— TEXT SHOWN —
·····

Typically, a significance level is chosen purely by Type I error rate, that is, by our tolerance for false rejection of the null hypothesis. This tolerance varies between contexts. In clinical trials, the significance level could be 0.05, but, for example, in genome-wide analyses we get excited about a new association between a genetic variant and a disease only when it reaches a significance level 5e-8 = 0.00000005! As another example, in 2012, the physicists claimed that they had “found” the Higgs’ boson after they had gathered statistical evidence that reached their “5 sigma rule” (observation is 5 standard deviations away from the null hypothesis value) that corresponds to a significance level of 6e-7.

Rationale for such differences could be that, in a clinical trial, we only study one hypothesis (a therapy works) that possibly already has some prior evidence why it has been developed in the first place. Thus, we do not require a lot of additional statistical evidence at that point to get to the next step of the process, and we do not want to make a Type II error and miss a promising new therapy. In genome-wide analyses, we are starting with a fishing experiment where we have millions of genetic variants and no prior evidence of any real association with diseases. Thus, we need a lot of statistical evidence to start believing that this one variant (out of millions of possible ones) is truly associated with the disease. Finally, with the Higgs’ boson, we again have only one hypothesis to test, but here the price of making a wrong claim (Type I error) is large: Physicists don’t want to publish a result about existence of a new particle unless they are (very) certain. Hence, they require much more statistical evidence from their experiment than clinical trials do.

Examples 5.2.

  1. Your null hypothesis is that a coin is fair (\(p=50\)%). If you toss the coin \(n\) times and count the number of heads, what are the critical points below and above the null value 50% at which the outcome starts showing statistically significantly that the coin is biased, when
  1. \(n=10, \alpha=0.05\)

  2. \(n=100, \alpha=0.05\)

  3. \(n=10, \alpha=0.0001\)

  4. \(n=100, \alpha=0.0001\).

p = 0.5
ns = rep(c(10, 100), 2)
a = rep(c(0.05, 0.0001), each = 2)
for(ii in 1:length(ns)){ #for-loop over 4 sets of parameters n and alpha
  print(paste("n =",ns[ii],"alpha =",a[ii],": at most",
              qbinom(a[ii]/2, ns[ii], p) - 1,"or at least",
              qbinom(1 - a[ii]/2, ns[ii], p) + 1))
}
## [1] "n = 10 alpha = 0.05 : at most 1 or at least 9"
## [1] "n = 100 alpha = 0.05 : at most 39 or at least 61"
## [1] "n = 10 alpha = 1e-04 : at most -1 or at least 11"
## [1] "n = 100 alpha = 1e-04 : at most 30 or at least 70"

We see that, for \(n=10\), no observation can ever reach the significance level of \(\alpha = 0.001\) as the critical points are outside the range 0,…,10.

·····

[Dataset records]
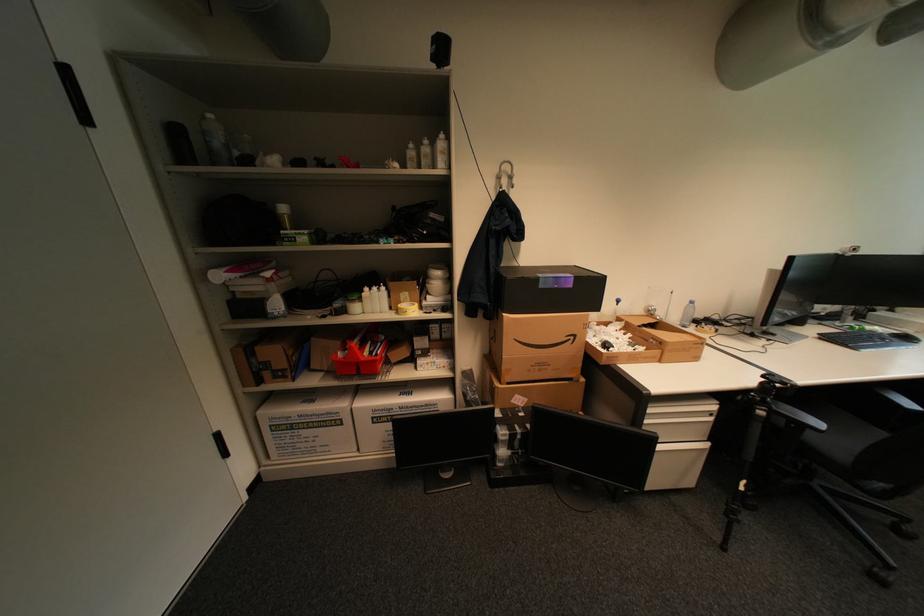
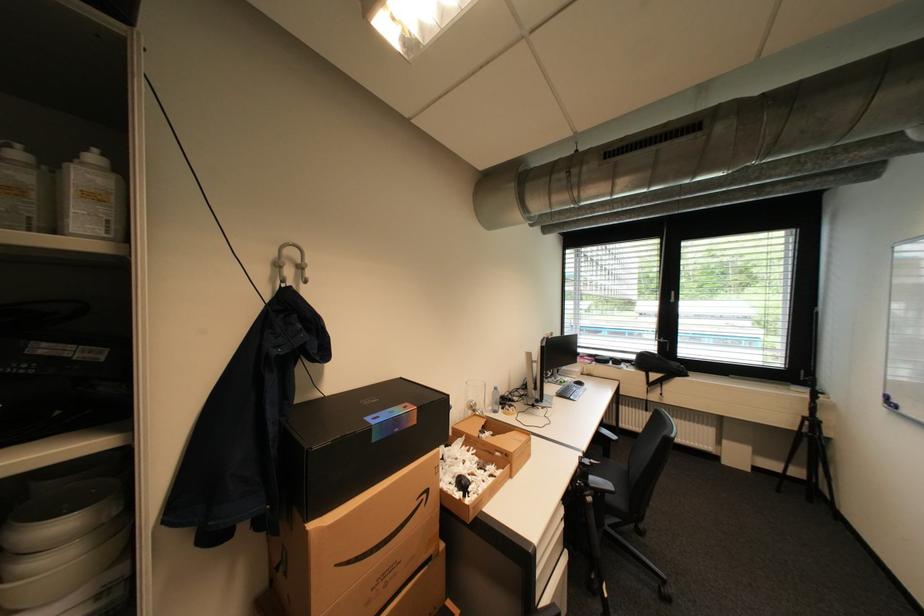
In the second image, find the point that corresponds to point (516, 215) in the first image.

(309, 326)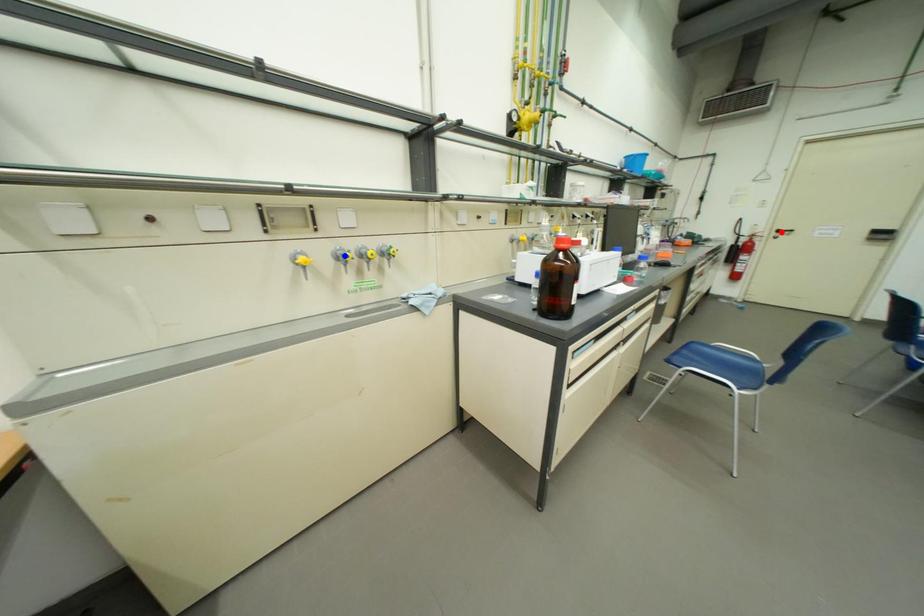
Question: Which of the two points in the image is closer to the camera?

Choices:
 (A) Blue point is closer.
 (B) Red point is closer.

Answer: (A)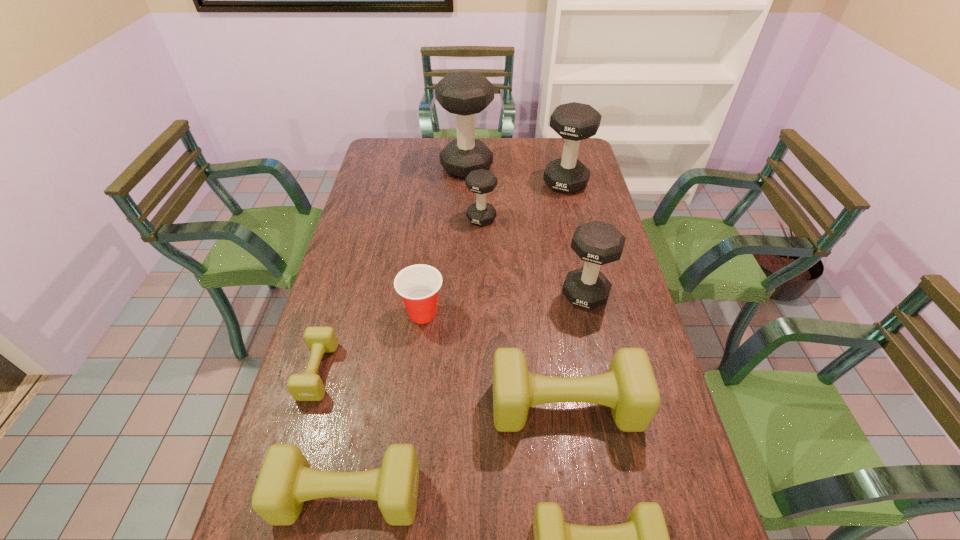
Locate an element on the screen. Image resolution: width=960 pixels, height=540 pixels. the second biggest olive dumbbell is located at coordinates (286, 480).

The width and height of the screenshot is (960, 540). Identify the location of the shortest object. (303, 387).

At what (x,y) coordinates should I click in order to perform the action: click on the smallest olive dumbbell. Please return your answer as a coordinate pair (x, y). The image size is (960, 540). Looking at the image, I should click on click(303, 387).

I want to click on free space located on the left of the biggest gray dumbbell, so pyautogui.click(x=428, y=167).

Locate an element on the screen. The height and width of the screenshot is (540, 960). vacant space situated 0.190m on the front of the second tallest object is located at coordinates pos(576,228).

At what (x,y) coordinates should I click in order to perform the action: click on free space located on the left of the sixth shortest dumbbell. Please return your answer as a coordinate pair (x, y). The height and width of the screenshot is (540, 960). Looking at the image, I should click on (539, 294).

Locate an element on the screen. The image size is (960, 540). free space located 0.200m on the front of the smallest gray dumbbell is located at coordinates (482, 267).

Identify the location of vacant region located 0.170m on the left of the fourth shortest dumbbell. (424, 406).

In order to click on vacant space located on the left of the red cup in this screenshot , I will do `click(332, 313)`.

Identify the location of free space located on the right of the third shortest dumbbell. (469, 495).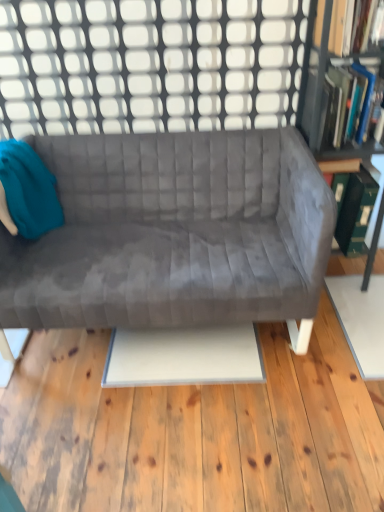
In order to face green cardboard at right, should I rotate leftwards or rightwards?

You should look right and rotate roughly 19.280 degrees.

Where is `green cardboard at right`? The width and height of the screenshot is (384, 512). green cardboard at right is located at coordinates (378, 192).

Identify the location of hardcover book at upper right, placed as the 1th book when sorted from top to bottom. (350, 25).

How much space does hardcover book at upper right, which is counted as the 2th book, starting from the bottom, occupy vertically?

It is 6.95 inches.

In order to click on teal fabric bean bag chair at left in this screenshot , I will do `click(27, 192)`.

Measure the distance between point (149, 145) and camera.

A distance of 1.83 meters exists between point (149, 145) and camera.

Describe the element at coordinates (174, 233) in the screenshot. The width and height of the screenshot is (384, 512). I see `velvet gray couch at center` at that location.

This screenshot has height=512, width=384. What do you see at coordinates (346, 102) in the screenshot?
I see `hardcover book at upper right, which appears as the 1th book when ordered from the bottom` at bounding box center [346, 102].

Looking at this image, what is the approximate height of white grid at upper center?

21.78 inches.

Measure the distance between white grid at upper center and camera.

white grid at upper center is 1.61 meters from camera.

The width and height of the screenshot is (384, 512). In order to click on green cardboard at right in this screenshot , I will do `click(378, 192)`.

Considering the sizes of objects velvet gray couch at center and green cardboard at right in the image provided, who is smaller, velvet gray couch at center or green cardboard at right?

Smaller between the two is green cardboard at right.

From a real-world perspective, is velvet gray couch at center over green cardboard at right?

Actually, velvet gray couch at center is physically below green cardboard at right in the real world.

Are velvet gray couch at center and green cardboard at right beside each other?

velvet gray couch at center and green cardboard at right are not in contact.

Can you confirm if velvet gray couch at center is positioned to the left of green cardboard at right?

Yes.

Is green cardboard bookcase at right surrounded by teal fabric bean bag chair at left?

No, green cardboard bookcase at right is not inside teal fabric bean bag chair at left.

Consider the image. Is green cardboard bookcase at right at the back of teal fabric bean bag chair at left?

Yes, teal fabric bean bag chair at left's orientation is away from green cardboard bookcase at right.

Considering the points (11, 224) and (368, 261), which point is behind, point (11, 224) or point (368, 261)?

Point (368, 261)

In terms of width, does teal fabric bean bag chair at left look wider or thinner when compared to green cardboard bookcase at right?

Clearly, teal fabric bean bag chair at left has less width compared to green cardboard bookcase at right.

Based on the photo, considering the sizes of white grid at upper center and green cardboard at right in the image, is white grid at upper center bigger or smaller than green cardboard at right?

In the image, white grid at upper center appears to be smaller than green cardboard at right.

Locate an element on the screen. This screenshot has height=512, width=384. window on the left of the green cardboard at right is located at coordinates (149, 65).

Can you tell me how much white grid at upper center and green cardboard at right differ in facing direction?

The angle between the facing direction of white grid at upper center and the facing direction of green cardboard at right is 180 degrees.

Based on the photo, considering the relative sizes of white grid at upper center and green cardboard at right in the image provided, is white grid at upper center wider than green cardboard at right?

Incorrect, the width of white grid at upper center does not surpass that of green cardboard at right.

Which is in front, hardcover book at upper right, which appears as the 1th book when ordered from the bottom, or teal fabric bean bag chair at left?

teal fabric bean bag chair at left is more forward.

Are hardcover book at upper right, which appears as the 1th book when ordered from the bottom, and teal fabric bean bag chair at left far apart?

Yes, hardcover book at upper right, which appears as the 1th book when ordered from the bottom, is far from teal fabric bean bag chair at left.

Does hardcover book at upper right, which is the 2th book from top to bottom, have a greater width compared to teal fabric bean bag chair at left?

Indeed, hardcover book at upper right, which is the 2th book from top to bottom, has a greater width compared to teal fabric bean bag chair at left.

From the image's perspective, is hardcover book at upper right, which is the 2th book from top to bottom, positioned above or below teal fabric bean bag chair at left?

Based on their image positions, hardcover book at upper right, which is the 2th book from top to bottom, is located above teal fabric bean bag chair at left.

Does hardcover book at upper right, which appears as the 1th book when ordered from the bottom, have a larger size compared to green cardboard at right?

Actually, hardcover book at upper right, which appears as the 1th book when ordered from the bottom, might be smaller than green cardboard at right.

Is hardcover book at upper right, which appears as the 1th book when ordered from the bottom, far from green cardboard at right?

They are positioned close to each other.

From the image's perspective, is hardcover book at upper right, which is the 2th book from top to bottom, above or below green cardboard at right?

·····

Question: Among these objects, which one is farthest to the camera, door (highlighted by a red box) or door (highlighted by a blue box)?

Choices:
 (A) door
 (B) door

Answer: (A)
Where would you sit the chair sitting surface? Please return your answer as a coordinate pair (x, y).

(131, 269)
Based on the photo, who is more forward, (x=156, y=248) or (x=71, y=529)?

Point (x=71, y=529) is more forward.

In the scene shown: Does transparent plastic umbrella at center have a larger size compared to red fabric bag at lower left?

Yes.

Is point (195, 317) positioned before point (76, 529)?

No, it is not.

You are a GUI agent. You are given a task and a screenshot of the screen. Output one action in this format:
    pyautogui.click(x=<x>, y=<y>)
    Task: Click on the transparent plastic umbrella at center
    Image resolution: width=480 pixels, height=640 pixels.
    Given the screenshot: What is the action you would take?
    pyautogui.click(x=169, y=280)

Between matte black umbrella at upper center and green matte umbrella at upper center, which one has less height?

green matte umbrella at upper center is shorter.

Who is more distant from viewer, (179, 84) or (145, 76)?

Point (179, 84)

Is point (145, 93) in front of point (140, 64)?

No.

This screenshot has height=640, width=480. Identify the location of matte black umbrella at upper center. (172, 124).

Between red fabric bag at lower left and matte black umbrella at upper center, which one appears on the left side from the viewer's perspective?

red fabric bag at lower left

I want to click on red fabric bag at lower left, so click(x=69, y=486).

·····

— THINGS TO DO —
(1) According to the passage on significance levels, what significance level must a new association between a genetic variant and a disease reach in genome-wide analyses?
(2) Translate this sentence from the passage on significance levels into Spanish: "Thus, we need a lot of statistical evidence to start believing that this one variant (out of millions of possible ones) is truly associated with the disease."
(3) Carry on the passage on significance levels from its final sentence.
The listing has no connection to the passage on significance levels.

— RESPONSES FOR EACH TASK —
(1) 5e-8, which is 0.00000005.

(2) Por lo tanto, necesitamos mucha evidencia estadística para empezar a creer que esta única variante (de entre millones de posibles) está verdaderamente asociada con la enfermedad.

(3)
  1. Compute these critical points for a fixed \(\alpha=0.05\) as \(n\) goes through 10, 50, 100, 200, … 1000. Compute which proportions they correspond to and show the results on screen.
a = 0.05
ns = c(10, 50, seq(100, 1000, 100))
res = c() #empty vector that will be filled to be a matrix with 3 columns:
#1st col = n; 2nd col = lower critical point; 3rd col = upper critical point
for(ii in 1:length(ns)){
  res = rbind(res, 
              c(ns[ii], qbinom(a/2, ns[ii], p) - 1, qbinom(1 - a/2, ns[ii], p) + 1))
}
res[,2:3] = res[,2:3]/res[,1] #propotions are columns 2 and 3 divided by column 1
res #show results on screen
##       [,1]      [,2]      [,3]
##  [1,]   10 0.1000000 0.9000000
##  [2,]   50 0.3400000 0.6600000
##  [3,]  100 0.3900000 0.6100000
##  [4,]  200 0.4250000 0.5750000
##  [5,]  300 0.4400000 0.5600000
##  [6,]  400 0.4475000 0.5525000
##  [7,]  500 0.4540000 0.5460000
##  [8,]  600 0.4583333 0.5416667
##  [9,]  700 0.4614286 0.5385714
## [10,]  800 0.4637500 0.5362500
## [11,]  900 0.4666667 0.5333333
## [12,] 1000 0.4680000 0.5320000

We see that in order to get a significant result at significance level 0.05, with the sample size of 10, we need <20% or >80% success rate, while with the sample size of 1000, it is enough if we get a success rate <47% or >53%. The sample size really matters when it comes to determining which point estimate value is significant at a fixed significance level!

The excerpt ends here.